* [Problem to solve]: Name every band mentioned in the review below.
— Start of Document excerpt —
The Bess of jointpop: 17 Songs You May Never Hear on the Radio jointpop (jointpop)
Upstairs Orange Sky (Granite Records)

In the half-century since Chuck Berry freed “Johnny B Goode”, Germany — the European country that gave rise to two world wars in a similar time-span — has not managed to produce a decent rock band (Scorpions? Aryan, please!), even though East and West Germany have been unified since 1989. Surely they ought to have come up with more than Rammstein? Especially considering that little Trinidad and Tobago, in the same period, produced two unequivocally great rock bands in Orange Sky and jointpop.

Though equally deserving of the success Orange Sky has found, jointpop haven’t had the A&R die tumble their way: at just about the same time Sky released their first international CD, jointpop were putting out their greatest hits: The Bess of jointpop. Greatest-hits albums normally mark the end (of at least a phase), and The Bess of jointpop would be a little mournful . . . except that jointpop’s songs are so damned good. This is a compulsory purchase.
— End of Document excerpt —
— Start of Provided material —
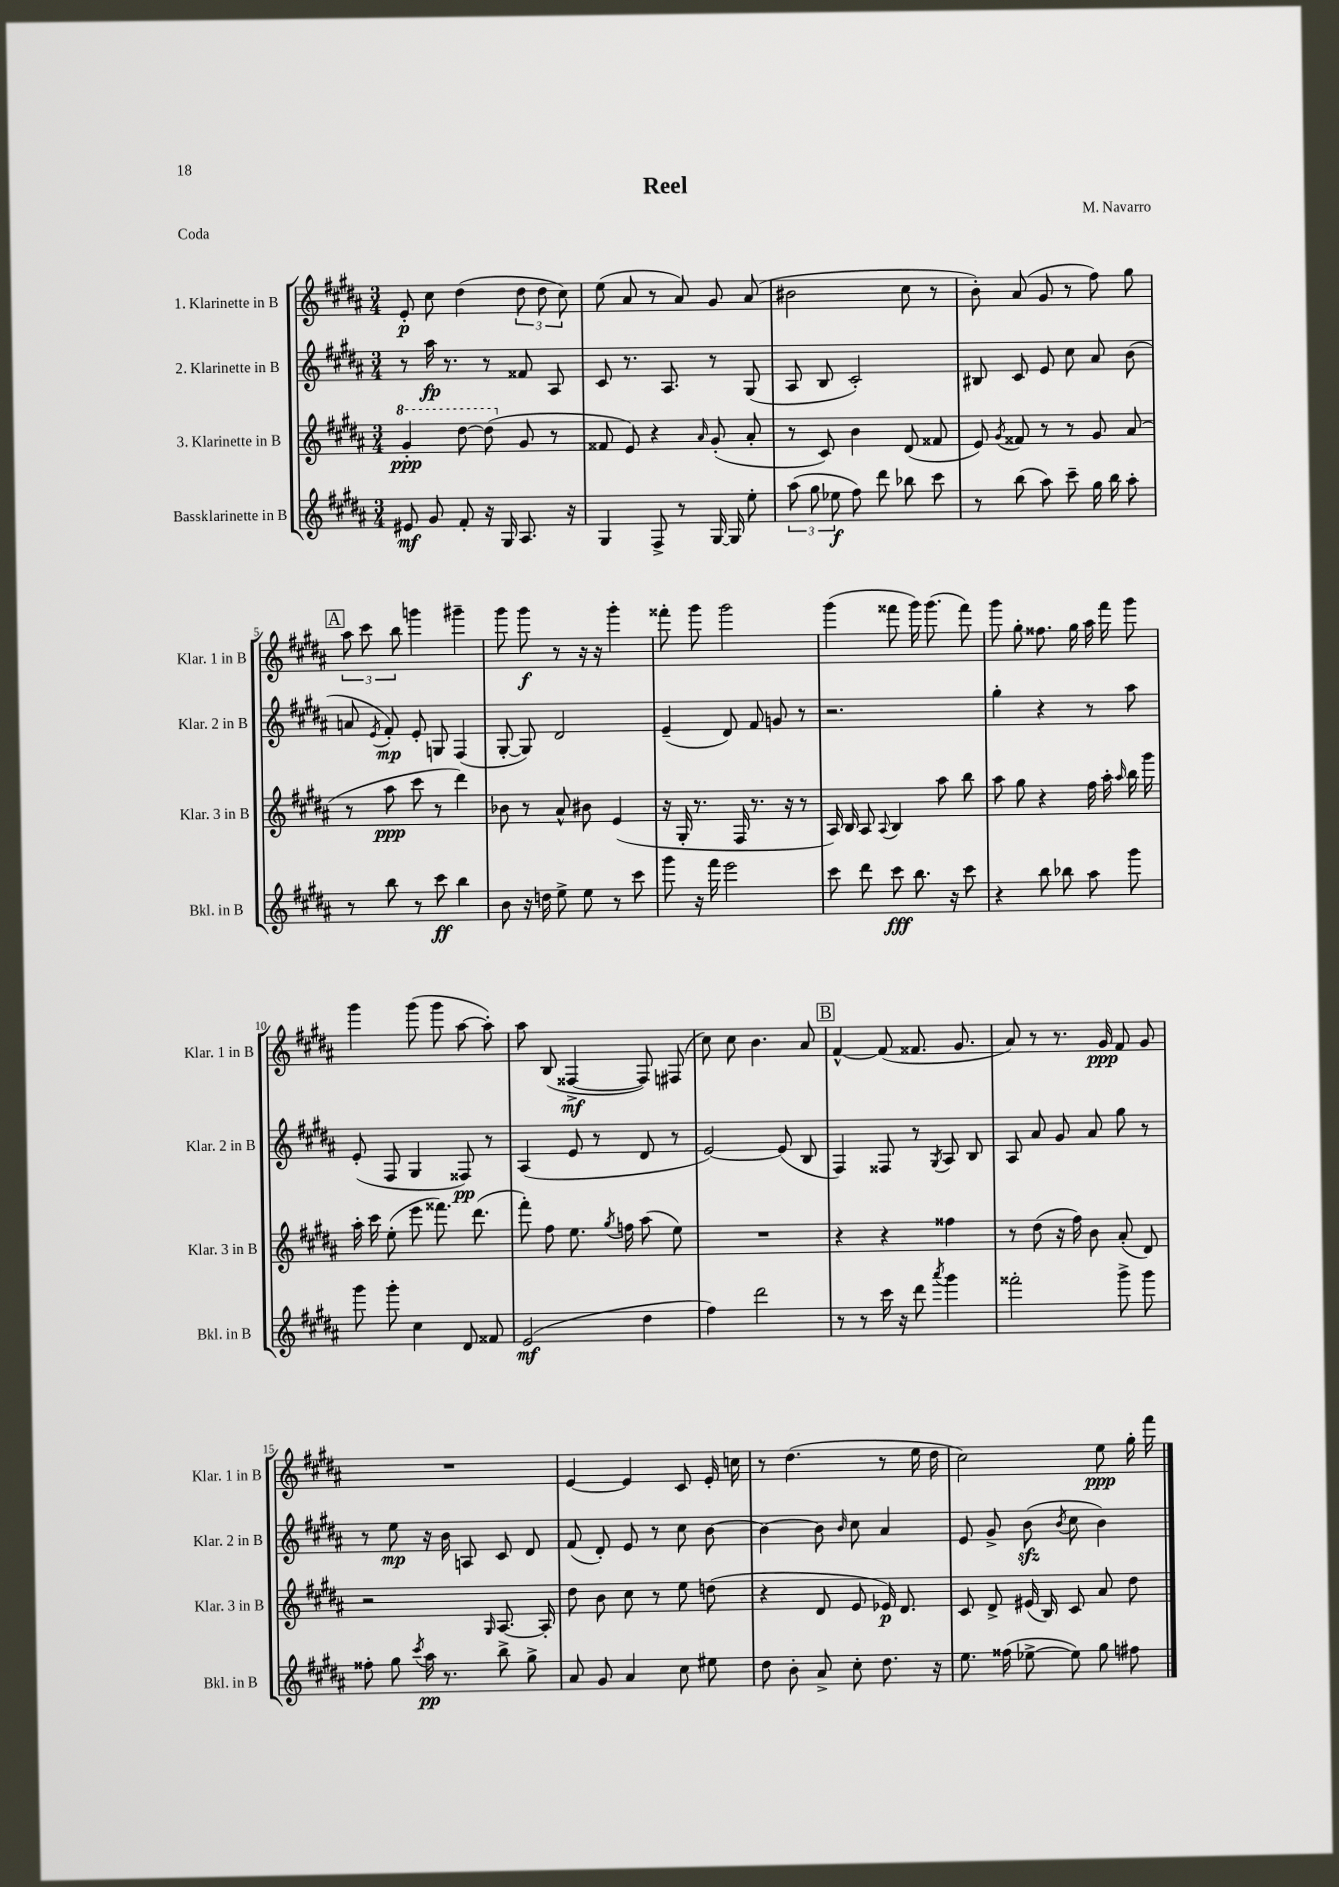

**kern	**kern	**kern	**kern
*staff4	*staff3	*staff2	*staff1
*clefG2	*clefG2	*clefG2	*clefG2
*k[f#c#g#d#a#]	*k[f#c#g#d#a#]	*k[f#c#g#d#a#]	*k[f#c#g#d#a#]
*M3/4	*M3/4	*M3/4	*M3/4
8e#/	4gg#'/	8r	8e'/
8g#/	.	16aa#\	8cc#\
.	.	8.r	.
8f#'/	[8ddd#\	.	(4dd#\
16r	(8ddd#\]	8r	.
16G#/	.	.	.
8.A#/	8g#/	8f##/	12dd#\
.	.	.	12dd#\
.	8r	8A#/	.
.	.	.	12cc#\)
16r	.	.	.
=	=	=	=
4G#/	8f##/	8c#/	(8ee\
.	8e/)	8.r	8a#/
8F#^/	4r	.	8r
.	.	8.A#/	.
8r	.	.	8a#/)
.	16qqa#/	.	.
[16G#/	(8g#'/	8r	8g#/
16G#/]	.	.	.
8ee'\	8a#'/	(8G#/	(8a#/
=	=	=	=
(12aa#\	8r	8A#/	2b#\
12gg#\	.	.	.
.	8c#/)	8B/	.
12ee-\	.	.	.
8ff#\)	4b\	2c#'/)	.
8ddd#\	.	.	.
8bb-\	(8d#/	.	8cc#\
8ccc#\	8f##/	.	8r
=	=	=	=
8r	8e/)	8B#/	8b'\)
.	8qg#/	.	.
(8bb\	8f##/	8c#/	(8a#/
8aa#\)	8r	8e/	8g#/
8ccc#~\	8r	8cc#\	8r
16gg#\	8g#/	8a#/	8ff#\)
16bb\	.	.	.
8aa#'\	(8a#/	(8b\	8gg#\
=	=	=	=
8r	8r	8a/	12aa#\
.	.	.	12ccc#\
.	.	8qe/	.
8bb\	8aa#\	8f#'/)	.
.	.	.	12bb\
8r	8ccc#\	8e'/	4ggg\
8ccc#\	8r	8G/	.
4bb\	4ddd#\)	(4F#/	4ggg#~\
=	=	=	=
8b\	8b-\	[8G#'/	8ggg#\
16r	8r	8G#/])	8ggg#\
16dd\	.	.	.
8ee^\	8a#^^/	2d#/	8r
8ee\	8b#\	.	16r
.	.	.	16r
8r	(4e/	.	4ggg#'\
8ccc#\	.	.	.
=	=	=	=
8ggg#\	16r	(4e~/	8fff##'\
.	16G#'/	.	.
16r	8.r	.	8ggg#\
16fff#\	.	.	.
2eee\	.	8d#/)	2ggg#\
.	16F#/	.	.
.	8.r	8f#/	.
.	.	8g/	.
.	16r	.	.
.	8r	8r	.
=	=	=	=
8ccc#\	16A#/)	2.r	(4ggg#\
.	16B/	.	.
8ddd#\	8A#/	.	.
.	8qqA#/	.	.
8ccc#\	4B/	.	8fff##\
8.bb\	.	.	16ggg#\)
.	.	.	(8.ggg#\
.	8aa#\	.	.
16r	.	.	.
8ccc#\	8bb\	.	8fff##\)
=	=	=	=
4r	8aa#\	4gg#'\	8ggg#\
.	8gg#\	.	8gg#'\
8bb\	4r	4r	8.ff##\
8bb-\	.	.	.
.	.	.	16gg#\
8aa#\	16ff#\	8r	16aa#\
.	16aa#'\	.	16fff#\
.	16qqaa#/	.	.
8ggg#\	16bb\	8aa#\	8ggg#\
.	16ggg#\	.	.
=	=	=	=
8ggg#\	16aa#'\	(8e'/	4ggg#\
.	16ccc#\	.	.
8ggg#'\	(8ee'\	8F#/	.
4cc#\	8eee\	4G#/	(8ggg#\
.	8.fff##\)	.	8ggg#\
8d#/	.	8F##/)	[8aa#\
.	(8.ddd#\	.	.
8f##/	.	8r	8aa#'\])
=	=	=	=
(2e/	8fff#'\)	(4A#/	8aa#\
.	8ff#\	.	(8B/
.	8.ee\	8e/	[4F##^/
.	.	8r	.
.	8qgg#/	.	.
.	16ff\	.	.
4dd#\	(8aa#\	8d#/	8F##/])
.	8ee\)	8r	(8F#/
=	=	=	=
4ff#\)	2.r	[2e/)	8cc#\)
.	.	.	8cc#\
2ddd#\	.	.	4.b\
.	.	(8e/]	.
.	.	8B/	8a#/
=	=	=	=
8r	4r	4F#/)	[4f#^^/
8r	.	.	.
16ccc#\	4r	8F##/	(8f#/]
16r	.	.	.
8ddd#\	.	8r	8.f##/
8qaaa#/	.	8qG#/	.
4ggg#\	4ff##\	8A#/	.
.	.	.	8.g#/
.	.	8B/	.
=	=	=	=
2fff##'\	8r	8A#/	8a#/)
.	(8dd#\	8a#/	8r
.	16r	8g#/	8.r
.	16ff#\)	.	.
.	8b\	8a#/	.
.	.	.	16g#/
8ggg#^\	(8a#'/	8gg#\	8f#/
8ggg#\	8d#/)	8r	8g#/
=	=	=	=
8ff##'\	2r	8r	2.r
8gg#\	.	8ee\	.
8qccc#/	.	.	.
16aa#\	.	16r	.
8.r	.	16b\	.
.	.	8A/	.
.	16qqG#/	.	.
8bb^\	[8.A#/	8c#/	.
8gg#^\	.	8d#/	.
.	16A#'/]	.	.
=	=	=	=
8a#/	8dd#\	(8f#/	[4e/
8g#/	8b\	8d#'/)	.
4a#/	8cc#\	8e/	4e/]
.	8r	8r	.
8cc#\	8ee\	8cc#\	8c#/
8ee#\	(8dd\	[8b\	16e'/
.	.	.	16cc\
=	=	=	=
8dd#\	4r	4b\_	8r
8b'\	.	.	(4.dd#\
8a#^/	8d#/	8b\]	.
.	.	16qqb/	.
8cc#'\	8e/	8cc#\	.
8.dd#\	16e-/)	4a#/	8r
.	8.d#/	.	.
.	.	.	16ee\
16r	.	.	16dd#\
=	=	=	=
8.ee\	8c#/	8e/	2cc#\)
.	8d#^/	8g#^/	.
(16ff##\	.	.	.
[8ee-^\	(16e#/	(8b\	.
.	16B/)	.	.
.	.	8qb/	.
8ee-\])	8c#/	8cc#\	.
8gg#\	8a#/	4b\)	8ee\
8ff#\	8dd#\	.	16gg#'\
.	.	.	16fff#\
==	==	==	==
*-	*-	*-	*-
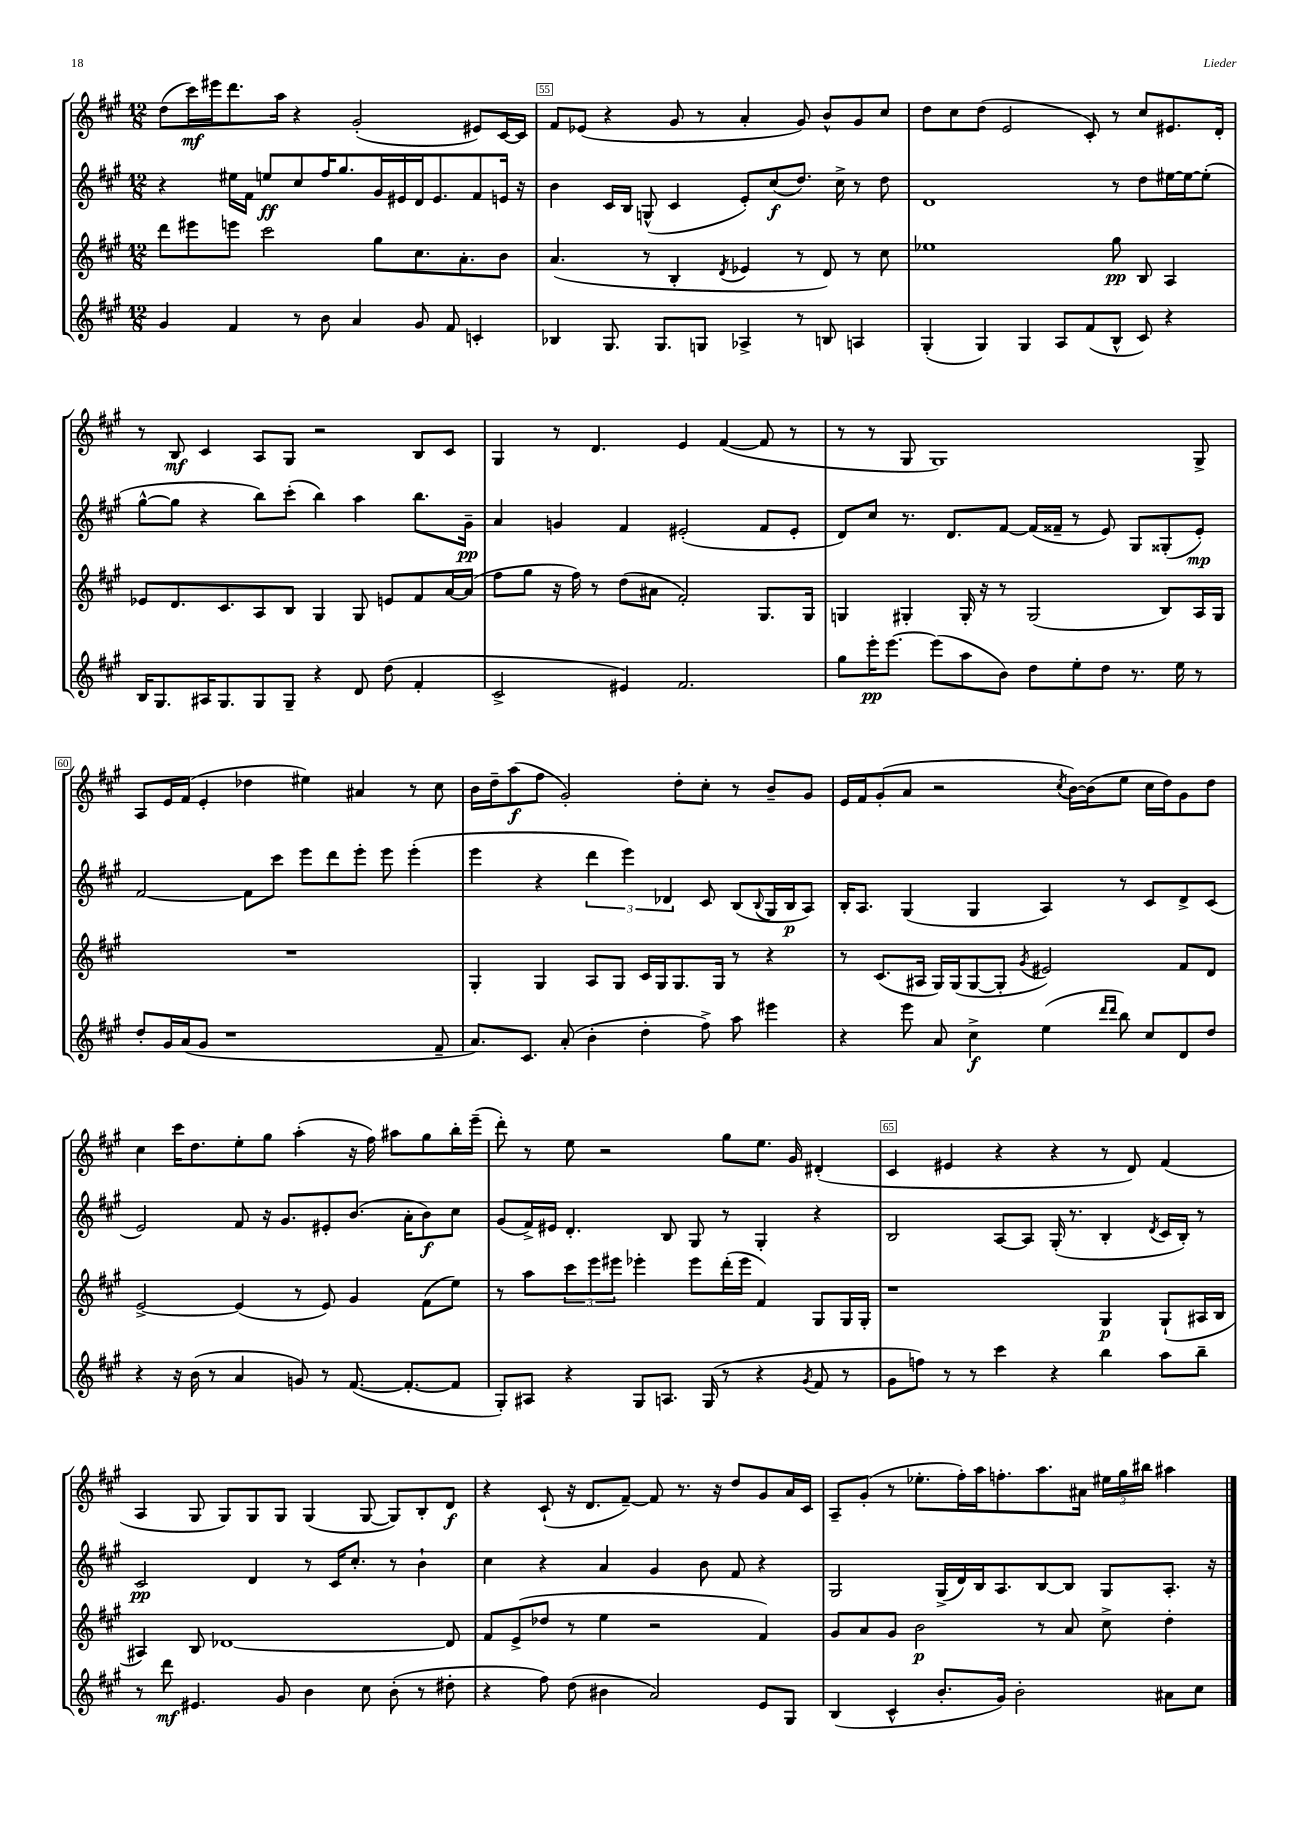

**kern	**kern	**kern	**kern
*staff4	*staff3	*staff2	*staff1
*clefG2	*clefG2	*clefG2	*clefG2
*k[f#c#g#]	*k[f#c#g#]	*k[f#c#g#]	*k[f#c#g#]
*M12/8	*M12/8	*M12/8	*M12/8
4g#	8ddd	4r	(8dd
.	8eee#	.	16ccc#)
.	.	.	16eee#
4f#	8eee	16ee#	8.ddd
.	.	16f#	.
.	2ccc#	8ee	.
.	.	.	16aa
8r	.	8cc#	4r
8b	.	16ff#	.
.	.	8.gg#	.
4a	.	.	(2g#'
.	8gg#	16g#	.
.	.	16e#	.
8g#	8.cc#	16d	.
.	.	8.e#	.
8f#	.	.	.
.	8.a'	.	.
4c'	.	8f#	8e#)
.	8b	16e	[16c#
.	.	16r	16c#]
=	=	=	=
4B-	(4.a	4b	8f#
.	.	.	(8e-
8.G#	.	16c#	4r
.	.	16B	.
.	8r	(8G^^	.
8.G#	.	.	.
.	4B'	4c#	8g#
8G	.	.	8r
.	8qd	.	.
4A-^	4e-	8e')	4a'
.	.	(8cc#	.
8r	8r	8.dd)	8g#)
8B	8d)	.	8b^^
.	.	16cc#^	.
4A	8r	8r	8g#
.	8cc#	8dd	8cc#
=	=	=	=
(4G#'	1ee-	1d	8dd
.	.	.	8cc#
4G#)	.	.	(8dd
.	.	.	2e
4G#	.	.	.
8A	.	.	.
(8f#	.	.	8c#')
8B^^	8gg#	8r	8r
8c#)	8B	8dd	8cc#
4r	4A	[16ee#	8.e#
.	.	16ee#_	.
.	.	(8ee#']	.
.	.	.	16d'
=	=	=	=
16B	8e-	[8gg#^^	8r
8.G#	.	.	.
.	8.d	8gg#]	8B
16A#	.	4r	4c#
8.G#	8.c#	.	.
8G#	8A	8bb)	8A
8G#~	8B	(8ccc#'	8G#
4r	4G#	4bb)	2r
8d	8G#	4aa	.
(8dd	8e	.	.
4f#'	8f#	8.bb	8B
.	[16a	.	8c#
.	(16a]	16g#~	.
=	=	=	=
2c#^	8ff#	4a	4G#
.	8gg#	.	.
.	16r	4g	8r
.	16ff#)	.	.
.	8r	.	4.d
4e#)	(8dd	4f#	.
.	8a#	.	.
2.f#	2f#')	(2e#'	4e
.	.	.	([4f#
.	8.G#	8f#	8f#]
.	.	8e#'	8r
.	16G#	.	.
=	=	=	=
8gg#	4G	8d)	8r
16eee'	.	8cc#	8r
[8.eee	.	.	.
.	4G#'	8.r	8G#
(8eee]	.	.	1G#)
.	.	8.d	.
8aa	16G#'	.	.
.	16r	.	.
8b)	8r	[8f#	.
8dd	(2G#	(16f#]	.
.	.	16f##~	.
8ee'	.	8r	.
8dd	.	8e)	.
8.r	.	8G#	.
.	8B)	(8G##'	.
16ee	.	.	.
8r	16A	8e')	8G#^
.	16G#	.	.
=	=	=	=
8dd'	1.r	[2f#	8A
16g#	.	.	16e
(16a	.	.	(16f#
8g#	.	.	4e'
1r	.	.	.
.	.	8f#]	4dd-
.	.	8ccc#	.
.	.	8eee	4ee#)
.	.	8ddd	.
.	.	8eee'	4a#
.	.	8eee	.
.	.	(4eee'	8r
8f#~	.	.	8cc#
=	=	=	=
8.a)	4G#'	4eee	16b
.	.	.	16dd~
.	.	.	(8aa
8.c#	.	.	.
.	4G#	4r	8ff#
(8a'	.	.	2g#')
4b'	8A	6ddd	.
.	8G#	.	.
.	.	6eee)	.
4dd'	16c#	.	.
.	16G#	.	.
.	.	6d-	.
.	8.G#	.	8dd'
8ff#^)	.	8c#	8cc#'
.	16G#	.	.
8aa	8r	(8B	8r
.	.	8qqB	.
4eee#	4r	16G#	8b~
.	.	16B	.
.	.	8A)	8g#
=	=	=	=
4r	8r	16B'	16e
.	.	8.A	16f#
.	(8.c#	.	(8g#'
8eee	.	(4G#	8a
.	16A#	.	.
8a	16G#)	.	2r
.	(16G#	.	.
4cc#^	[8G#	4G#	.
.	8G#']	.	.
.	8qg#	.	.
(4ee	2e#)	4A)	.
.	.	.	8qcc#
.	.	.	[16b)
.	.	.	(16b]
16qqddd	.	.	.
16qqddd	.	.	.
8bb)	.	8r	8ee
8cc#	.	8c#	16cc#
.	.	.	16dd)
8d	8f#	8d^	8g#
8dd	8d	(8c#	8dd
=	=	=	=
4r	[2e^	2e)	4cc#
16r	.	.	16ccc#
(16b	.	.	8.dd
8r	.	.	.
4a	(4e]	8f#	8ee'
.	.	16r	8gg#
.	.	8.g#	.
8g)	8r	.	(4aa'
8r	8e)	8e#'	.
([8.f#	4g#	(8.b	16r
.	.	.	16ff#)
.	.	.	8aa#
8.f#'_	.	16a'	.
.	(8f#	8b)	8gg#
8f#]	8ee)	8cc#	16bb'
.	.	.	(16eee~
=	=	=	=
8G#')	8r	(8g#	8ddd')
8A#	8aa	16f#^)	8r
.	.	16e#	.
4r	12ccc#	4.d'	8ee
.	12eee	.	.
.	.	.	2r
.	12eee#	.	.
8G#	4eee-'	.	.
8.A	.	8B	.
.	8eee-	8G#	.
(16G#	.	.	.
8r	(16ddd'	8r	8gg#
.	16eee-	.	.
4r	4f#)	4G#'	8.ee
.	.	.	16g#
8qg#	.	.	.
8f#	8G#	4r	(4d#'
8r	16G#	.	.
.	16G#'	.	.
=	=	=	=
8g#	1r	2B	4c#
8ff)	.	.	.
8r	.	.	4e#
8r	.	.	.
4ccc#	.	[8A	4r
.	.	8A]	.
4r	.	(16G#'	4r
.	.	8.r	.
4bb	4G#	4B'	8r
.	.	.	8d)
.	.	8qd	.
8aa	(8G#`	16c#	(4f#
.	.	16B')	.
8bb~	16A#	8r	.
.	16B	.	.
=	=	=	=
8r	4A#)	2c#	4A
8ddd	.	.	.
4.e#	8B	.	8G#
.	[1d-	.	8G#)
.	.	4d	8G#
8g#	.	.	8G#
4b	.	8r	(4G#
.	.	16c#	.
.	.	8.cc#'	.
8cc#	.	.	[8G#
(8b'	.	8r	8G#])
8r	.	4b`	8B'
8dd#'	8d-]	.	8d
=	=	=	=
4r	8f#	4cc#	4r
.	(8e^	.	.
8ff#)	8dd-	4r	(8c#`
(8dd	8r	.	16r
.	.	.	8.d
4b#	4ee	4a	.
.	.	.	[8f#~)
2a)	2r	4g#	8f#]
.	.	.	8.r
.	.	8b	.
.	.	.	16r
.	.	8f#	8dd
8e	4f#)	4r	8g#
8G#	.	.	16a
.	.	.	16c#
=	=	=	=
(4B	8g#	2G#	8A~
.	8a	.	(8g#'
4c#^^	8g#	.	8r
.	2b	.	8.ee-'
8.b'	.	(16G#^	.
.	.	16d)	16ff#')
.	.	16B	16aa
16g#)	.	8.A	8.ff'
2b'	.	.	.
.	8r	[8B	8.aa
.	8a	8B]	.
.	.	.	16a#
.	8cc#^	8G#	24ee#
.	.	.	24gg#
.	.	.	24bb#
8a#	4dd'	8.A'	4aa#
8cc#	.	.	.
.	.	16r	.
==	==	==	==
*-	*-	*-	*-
— End of Provided material —
* [Response]: jointpop, Orange Sky, Scorpions, Rammstein